Harry savait beaucoup de choses qu’il me fallait apprendre pour devenir moi-même en toute tranquillité, pour transformer le jeune monstre fou en un froid justicier : se comporter en humain, être sûr de soi et prudent, et puis bien nettoyer après. Il savait toutes ces choses comme seul un vieux flic peut les savoir. Je le comprenais, même à l’époque, mais cela me semblait ennuyeux et superflu…

Et puis Harry ne pouvait pas tout connaître. Il ignorait, par exemple, l’existence de Steve Gonzalez, un spécimen particulièrement charmant de l’humanité pubescente qui avait attiré mon attention.

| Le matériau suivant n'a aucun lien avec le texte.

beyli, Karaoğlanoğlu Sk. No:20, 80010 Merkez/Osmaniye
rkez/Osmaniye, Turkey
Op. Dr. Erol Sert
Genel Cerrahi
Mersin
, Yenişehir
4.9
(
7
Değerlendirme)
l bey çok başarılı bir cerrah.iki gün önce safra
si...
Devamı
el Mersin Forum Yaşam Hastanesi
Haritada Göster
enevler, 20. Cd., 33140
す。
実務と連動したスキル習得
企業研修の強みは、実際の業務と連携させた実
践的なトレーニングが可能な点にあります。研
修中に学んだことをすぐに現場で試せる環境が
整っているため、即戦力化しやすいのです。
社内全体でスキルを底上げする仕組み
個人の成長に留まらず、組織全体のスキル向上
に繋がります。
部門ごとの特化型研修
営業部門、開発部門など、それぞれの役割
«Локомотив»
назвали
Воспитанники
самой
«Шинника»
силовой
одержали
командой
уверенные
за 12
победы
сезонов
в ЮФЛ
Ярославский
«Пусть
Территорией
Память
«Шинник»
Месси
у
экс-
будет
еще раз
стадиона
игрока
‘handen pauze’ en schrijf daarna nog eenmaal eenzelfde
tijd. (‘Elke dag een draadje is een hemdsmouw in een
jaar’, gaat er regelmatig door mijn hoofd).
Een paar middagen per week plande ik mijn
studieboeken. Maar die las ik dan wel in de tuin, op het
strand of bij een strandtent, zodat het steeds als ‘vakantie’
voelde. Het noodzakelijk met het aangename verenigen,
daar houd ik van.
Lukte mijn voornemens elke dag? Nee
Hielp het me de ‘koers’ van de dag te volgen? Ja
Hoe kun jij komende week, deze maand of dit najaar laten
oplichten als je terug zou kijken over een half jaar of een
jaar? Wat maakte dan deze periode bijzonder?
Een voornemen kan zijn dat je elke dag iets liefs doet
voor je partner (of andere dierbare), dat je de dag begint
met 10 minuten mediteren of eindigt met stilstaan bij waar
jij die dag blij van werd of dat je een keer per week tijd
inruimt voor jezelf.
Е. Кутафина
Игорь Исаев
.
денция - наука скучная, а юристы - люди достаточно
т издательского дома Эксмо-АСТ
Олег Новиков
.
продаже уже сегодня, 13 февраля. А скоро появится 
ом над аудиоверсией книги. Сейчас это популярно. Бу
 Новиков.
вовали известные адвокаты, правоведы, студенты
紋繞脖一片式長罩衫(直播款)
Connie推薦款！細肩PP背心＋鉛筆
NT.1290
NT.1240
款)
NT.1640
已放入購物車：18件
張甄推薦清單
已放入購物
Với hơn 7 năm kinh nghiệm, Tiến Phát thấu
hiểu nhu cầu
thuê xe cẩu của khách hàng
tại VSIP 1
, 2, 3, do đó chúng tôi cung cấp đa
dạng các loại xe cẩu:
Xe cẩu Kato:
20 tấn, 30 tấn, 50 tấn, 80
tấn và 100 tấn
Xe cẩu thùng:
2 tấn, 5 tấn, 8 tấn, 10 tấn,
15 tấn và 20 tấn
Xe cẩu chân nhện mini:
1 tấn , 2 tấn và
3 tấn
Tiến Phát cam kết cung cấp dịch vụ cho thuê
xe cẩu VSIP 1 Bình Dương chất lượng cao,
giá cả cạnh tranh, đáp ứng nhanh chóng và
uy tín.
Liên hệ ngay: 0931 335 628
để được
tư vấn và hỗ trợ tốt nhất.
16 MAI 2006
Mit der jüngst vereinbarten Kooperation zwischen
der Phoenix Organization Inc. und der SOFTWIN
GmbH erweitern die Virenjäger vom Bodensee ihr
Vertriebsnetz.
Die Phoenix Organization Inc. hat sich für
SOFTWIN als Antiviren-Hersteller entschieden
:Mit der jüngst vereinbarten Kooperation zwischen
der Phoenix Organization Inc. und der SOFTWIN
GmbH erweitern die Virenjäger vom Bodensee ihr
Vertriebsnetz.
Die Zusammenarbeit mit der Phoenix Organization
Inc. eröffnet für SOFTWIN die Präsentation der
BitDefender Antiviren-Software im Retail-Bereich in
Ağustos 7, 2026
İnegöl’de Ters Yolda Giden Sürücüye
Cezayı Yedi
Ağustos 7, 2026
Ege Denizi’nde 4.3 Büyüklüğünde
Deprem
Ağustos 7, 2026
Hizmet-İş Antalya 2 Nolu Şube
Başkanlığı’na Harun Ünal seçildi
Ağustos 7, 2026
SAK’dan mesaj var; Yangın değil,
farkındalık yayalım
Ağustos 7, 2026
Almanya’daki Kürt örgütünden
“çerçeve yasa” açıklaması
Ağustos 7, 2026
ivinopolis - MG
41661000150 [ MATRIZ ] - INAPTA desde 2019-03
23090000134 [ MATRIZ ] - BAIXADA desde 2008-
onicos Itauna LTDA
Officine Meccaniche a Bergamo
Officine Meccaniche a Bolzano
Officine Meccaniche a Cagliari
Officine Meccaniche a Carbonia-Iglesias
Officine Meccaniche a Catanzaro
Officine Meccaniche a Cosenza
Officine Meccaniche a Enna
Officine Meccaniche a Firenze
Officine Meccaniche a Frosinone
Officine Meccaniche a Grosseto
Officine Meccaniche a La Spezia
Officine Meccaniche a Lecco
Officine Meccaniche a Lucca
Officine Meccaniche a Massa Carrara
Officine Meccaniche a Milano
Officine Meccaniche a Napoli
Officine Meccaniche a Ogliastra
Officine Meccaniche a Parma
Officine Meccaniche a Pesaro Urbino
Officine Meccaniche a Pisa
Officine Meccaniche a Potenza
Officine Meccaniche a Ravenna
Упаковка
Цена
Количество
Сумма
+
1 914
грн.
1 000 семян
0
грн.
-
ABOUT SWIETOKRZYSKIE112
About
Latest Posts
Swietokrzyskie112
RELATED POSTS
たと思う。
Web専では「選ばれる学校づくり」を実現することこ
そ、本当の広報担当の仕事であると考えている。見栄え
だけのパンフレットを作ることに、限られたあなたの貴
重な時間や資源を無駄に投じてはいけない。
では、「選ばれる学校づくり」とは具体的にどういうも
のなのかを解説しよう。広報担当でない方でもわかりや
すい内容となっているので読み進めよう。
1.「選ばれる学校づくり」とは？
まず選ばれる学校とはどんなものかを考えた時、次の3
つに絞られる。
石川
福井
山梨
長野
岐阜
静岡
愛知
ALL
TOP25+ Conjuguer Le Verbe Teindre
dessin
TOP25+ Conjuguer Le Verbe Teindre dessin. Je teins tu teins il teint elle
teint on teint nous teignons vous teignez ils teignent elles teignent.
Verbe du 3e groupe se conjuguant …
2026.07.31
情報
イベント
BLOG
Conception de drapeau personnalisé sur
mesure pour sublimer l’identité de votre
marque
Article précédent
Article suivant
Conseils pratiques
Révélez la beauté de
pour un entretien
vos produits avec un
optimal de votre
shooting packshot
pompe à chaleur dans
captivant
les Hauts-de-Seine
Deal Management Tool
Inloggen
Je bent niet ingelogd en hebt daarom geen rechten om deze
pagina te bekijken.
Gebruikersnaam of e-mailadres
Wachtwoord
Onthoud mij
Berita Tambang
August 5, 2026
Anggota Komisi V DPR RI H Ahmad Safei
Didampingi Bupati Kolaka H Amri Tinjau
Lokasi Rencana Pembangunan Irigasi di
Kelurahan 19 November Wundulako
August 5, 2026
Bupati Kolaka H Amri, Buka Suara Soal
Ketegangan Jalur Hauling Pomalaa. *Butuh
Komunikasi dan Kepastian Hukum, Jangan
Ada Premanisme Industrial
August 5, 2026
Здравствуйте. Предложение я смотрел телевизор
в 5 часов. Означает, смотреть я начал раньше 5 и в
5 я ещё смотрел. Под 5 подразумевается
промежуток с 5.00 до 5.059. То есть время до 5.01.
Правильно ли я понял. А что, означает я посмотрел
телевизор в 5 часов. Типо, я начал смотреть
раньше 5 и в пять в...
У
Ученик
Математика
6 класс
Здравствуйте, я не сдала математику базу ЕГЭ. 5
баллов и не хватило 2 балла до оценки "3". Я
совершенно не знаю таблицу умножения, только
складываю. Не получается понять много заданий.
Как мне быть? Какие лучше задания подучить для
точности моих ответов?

Steve Gonzalez était plus costaud que moi et d’un an ou deux plus âgé ; il avait déjà développé une pilosité au-dessus de la lèvre supérieure qu’il appelait « moustache ». Il était avec moi en cours d’éducation physique, et il prenait à cœur de me rendre la vie impossible dès qu’il en avait l’occasion. Il y mettait la plus grande ferveur. C’était bien avant que Dexter devienne le bloc de glace que l’on sait, et je sentais croître en moi une bonne dose de ressentiment et d’exaspération, ce qui semblait plaire à Steve Gonzalez et le pousser à des sommets de créativité dans la persécution du jeune Dexter en ébullition. Nous savions tous deux que cela ne pouvait se terminer que d’une manière ; malheureusement pour lui, ce ne fut pas celle qu’il avait en tête.